Just wondering if the prevalence of crossings and unfenced track is the real brake on HSR development in the States?

Here in the UK, we've realised - like the Japanese, French, Germans and others - that new dedicated routes are necessary for 200mph+ running, but we're having a huge fight over the cost of a new high speed route from London to Birmingham, Manchester and beyond.

Re. Inter-City125 - a brilliant concept for its day, when introduced in 1976, 125mph as standard for mainlines. But now 180mph+ is the true standard for high speed rail and something we've struggled to introduce in the UK.

Paul
 
Doesn't the InterCity 125 date back to the mid-70s? I'm sure they've been updated over the years, but the basic stuff is pushing 40 years old now. Not exactly cutting edge technology at this point. The MPXX engines are commuters and don't have the range for Amtrak use and there is no plans to electrify those lines so the Siemens, and any other corridor locos, are out.

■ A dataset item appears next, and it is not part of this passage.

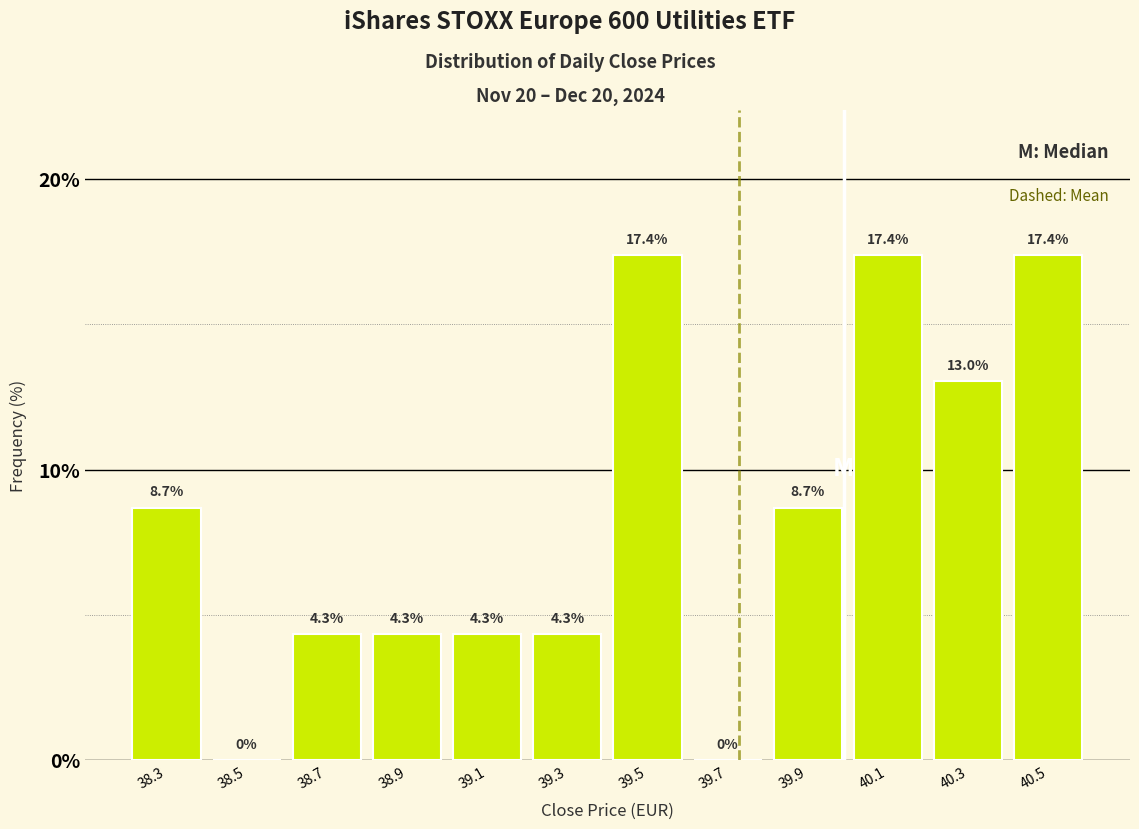

Approximately how many times larger is the value at 39.5 compared to 38.9?

4.0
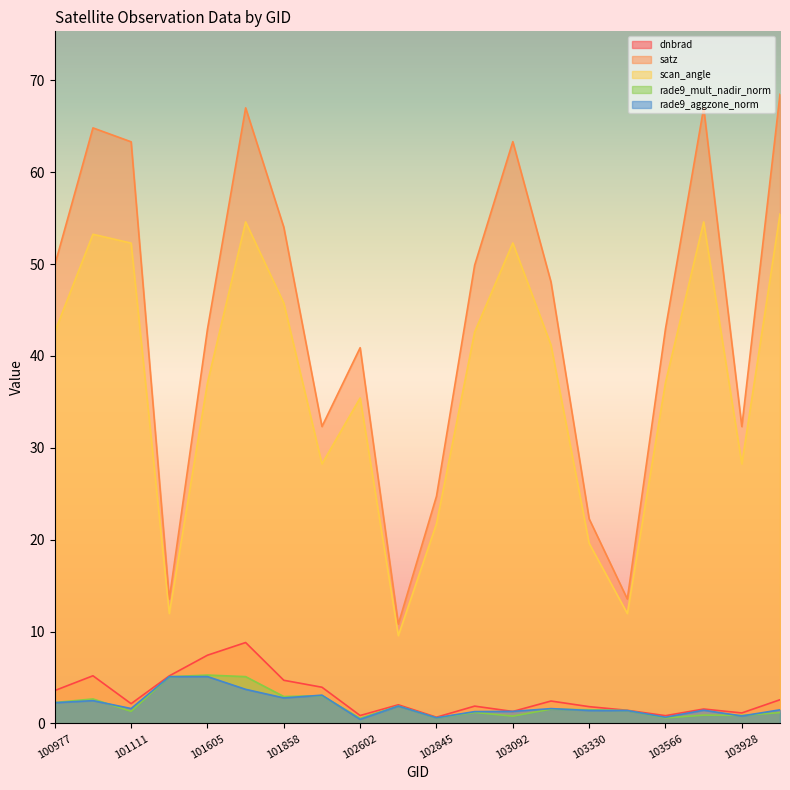

Which category has the highest value in the scan_angle series?

104397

I was referring to the concept of 125mph HSR diesel trains, you can travel 125 between crossings.
 
Just wondering if the prevalence of crossings and unfenced track is the real brake on HSR development in the States?

Here in the UK, we've realized - like the Japanese, French, Germans and others - that new dedicated routes are necessary for 200mph+ running, but we're having a huge fight over the cost of a new high speed route from London to Birmingham, Manchester and beyond.

Re. Inter-City125 - a brilliant concept for its day, when introduced in 1976, 125mph as standard for mainlines. But now 180mph+ is the true standard for high speed rail and something we've struggled to introduce in the UK.

Paul
The UK has come a long way from intercity 125, like Amtrak had to fight the government for resources. Soon one day will be like the uk, and the building of our first true High Speed Line. Not a 110mph line, which other countries had made a stranded years ago. But at least one day 160mph will be implemented along the NEC, in like 5 years but its a start, were now 30 years behind, Great! Also what difference will traveling 110 make from 125, they are still really fast and will kill people(if on the tracks) on contact.